In the meantime, we still don’t know the full extent of the damage to the economy. Recent economic signals have looked better than some may expect. The March jobs report reversed February’s negative trend and exceeded expectations. Same store sales continue to grow as does consumer spending. Record breaking tax refunds are hitting this month.

The impact of these higher oil prices has yet to be felt. But the March CPI report was instructive. Core CPI remains low, rising to just 2.6% year-over-year. But all-items CPI, which includes energy, spiked 0.9% in the month of March and sat at 3.3% year-over-year. When you account for that, real wages (month-over-month) in the U.S. fell for the first time since our last battle with inflation in 2022.

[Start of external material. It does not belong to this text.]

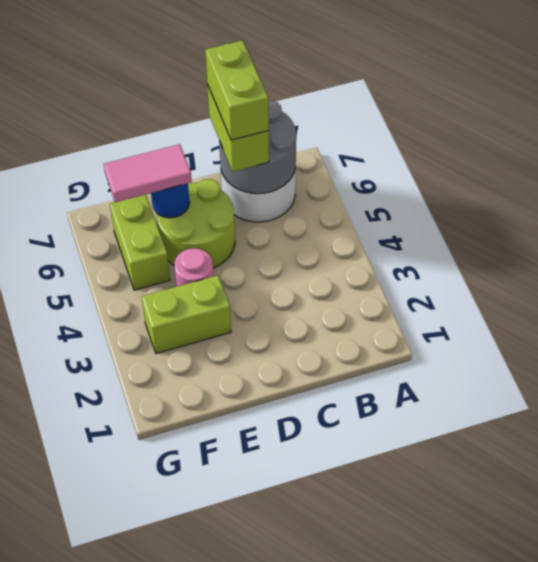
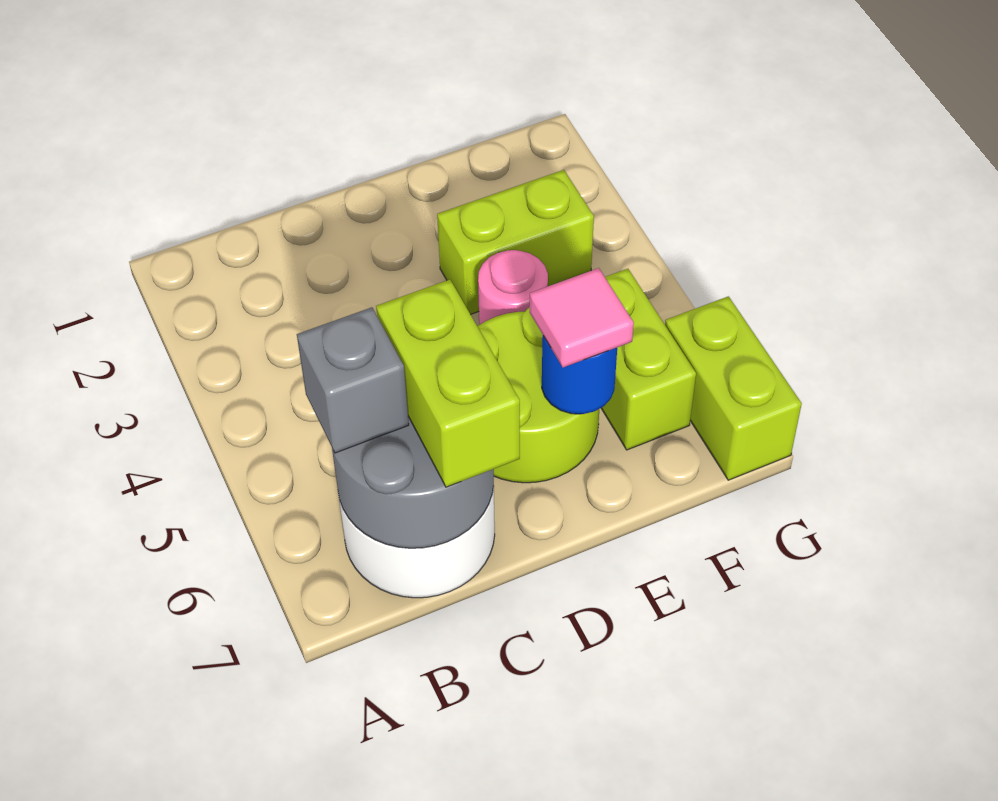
none -> grey brick B6 level 3
lime brick C6:C7 level 4 -> lime brick G6:G7 level 1
pink tile E6:F6 level 3 -> pink tile E6 level 3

The question we all need answered is simple: is the Wood Mackenzie data correct? Will oil prices be fully recovered a year from now? If so, the upside is real. Wages will recover nicely and so too will equities. If not, our big recession question may become a real concern.

Past performance is not indicative of future results.

The market has already done the easy part — it priced in the best-case scenario. Everything from here is execution risk. Does the ceasefire hold? Does the LNG infrastructure come back faster than expected? Do oil prices fall to Wood Mackenzie’s $65 target by next year? If the answers are yes, markets are fine. If the answer is no, this rally could reverse as quickly as it recovered.

We don’t know the answers. Neither does the market. What we do know is that asymmetry like this — where the upside is already in the price and the downside is not — is exactly when disciplined positioning earns its keep. We’re keeping ours.